Another flaw in the logic of the thought police is the contention that there is a clear delineation between "good violence" and "bad violence" -- the former being depictions of real-life violence and the latter consisting of "gratuitous fantasy violence." Fox's Vradenberg went so far as to laud his network's "reality" shows, like Cops and America's Most Wanted, as positive portrayals of blood and guts. But who's to say that the glut of reality shows, tabloid-TV re-enactments and increasingly violent local newscasts -- conveying the unmistakable impression that the real world is a foreboding, dangerous place -- is somehow less harmful than a staged shootout between fake characters on NYPD Blue or a blood-spurting decapitation on The Simpsons' "The Itchy & Scratchy Show"?

During a recent Nickelodeon program on TV violence, one local news reporter explaining his station's "if it bleeds, it leads" philosophy noted that cameras only get sent to fatal auto accidents.

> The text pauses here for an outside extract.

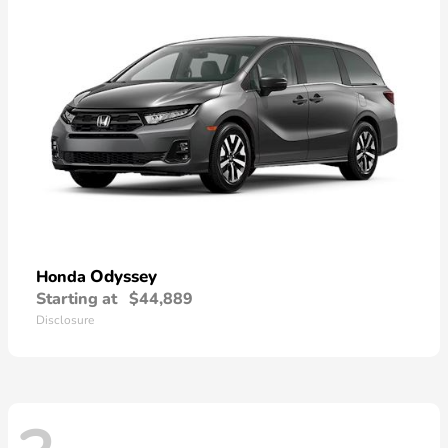
Odyssey
Honda
Starting at
$44,889
Disclosure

Cut to an interview with a kid who's far more disturbed by the news than by prime-time programming.

"I get scared," says the youngster, "because it's going to happen to me."
"Violence in news," adds another, "is a lot scarier than fictional violence on TV."

Efforts to regulate network television and some cable programming (Hollings' bill wouldn't affect HBO, Showtime or similar pay-TV services) are also doomed by advancing technology. "Our read is that with 500 channels and video on demand, this is not going to be effective," says Kristan Van Hook, a policy analyst for the House Telecommunications and Finance Subcommittee. "It would only apply to broadcasters, who don't have that much violent programming before 9 p.m." That panel's chairman, U.S. Representative Ed Markey (D-Massachusetts), has introduced a bill that would mandate the installation of a "V chip" that could block violent programming.

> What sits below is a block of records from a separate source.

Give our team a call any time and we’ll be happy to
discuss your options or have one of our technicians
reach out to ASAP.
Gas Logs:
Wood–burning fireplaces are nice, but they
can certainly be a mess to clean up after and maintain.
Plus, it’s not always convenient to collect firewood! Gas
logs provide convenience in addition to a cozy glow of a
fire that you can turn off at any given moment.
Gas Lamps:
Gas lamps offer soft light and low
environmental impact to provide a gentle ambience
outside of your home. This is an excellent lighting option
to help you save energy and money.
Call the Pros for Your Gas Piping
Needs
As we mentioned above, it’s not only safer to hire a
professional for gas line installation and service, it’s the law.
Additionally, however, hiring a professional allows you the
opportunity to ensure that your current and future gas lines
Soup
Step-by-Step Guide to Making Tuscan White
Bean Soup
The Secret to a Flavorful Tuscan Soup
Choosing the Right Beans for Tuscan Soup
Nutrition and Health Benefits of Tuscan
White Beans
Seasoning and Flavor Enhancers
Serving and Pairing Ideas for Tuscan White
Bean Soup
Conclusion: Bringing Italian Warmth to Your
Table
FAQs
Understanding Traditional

"I don't think television is really the problem," says James Fox, dean of Northeastern's College of Criminal Justice. "To a generation that's used to seeing movies like The Terminator, what's on television is mild." What worries Fox are the increasingly violent video games and the impact of the VCR, which has not only created a market for low-grade slasher flicks that never make the movie theater, but also allows kids to view the gory scene of their choice over and over again.

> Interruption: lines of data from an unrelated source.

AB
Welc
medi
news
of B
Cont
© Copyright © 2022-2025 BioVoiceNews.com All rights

And finally, there are those nasty slippery-slope issues: Who decides what is too violent? During the hearings, Hollings expressed horror at a slapstick barroom-brawl scene in the CBS comedy Love and War -- to which Montana Senator Conrad Burns responded with a chuckle, If you were raised in Montana, that didn't look too violent."

Who decides where it all ends? "If you were concerned about children and speech, next thing you'd do is have no speech relating to sex," warns Peggy Charren. "And then what do you do about textbooks and comic books and about Heather Has Two Mommies?"

George Gerbner, a professor of communications at the University of Pennsylvania's Annenberg School and a leading expert on television violence, was not impressed by the Commerce Committee's dog-and-pony show. The bills "all assume that either labeling or listing or microchip censorship is the right approach to the problem," he says. Instead, he says, the only meaningful remedy is to "look at the structure of an industry" that can't figure out a way to make money other than by reveling in gore.

"The bills that are now pending are politically productive," adds Gerbner, "but not a solution."

That's because our esteemed political leaders are busy doing what they do best -- seeking simplistic answers to complicated questions. It's out of the same cynical playbook as Dan Quayle's desperate '92 campaign gambit to pin the breakdown of "family values" on a fictional TV newswoman.

"The most likely scenario," says Andrew Schwartzman, director of the Washington-based Media Access Project, "is Congress will pass some horrible legislation, it will get thrown out, and we'll start all over again."